Twenty-eight years later, I realize I was right. There was no choice, at least not for my male body as it shuffled through sand that echoed the receding sea foam. But as a woman in her mid-forties pedaling along weather-beaten planks, I could continue if I chose. Or I could make a turn. And, perhaps, let that seventeen-year-old boy know that he would be all right, that I would never leave him any more than he would ever lose me.

Oh well. It’s getting late. See you soon.

Love, Justine

I've always allowed the freedom of expression a letter like the one I've shown affords me. That comes about through the relationship I have with the recipient of my letter. And, because I feel the way I feel about whoever receives my letter, I want to write something that's moving and interesting.
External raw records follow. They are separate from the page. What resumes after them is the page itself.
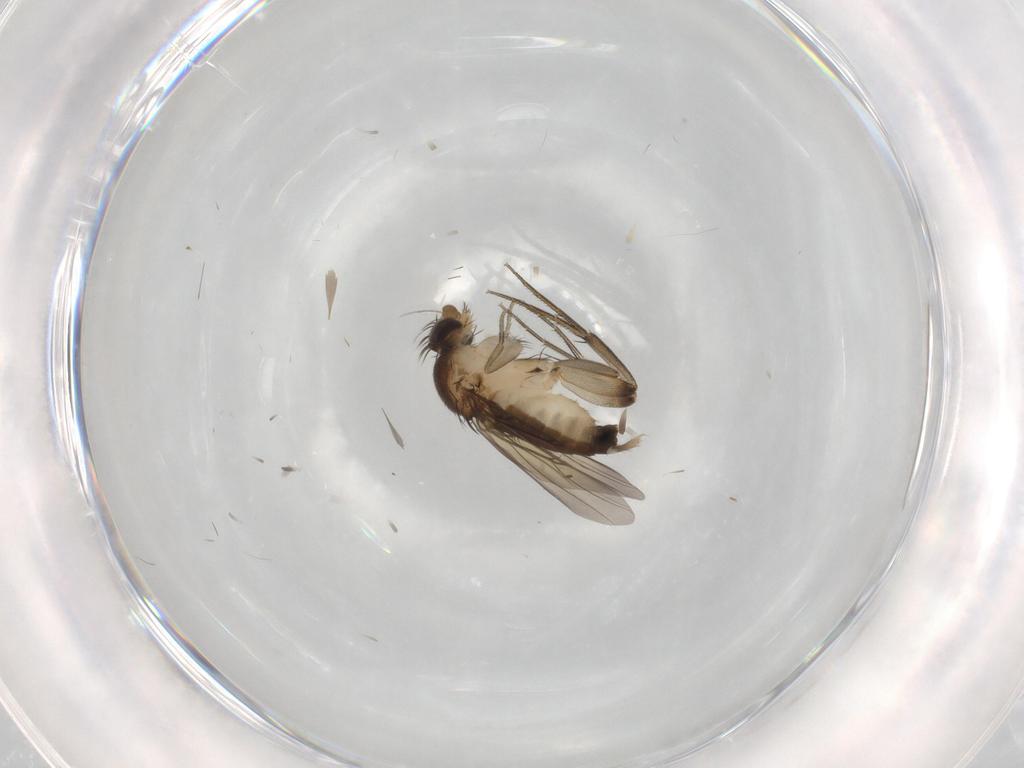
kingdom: Animalia
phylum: Arthropoda
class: Insecta
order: Diptera
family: Phoridae
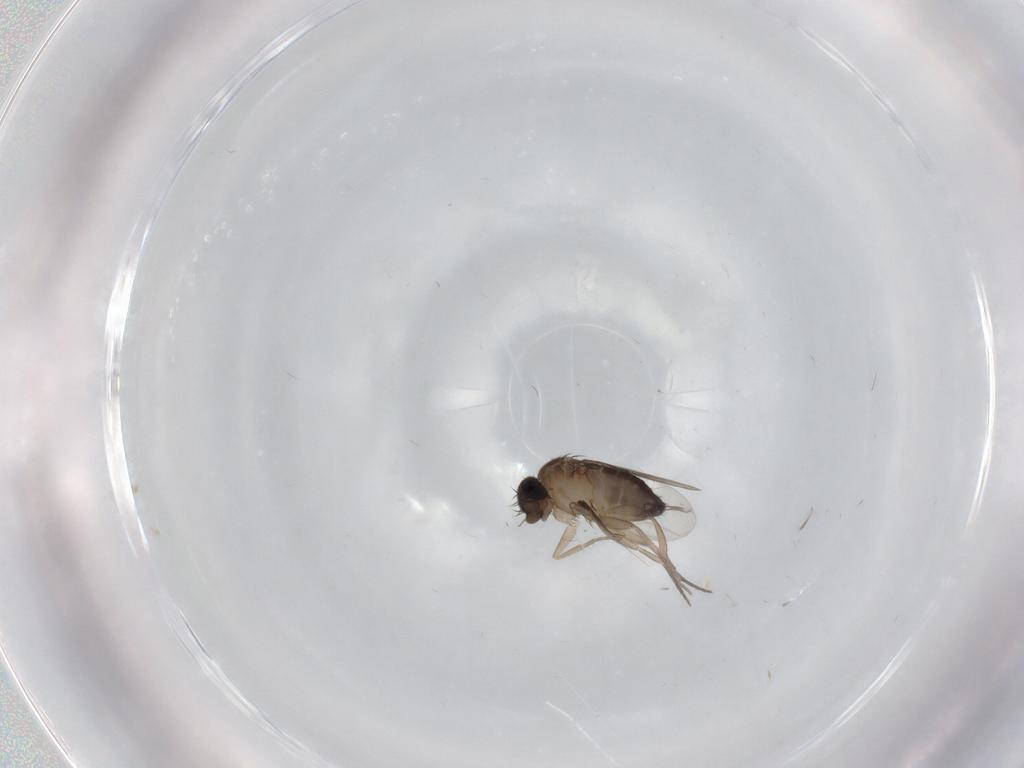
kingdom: Animalia
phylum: Arthropoda
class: Insecta
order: Diptera
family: Phoridae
And the poem I'm writing is pulling me in that direction: a sort of letter to my parents. It may show them something about me they never before understood, though that is not necessarily the purpose of what I'm writing.

Right now the conflict--which is where the lesson I may be learning lies--is between my "poetic" impulse of being highly metaphorical and imagistic, as many of my poems are and my impulse toward intimacy, which would make the language more direct but could strip it of its metaphors and imagery--or at least the ones that are in some lines of this poem.
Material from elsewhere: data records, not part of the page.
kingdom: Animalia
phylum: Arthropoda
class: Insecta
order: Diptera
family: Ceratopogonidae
Now I'm wondering whether this poem--whether or not comes to be--is going to teach me whether or how the ways I use language--or anything else, for that matter--will change. Will this poem--if it is indeed "born," if you will--be a departure from what I've done previously? Or will it be a modification, or continuation?

I just hope that whatever comes about, for the poem or for me, is more interesting than what I've written here!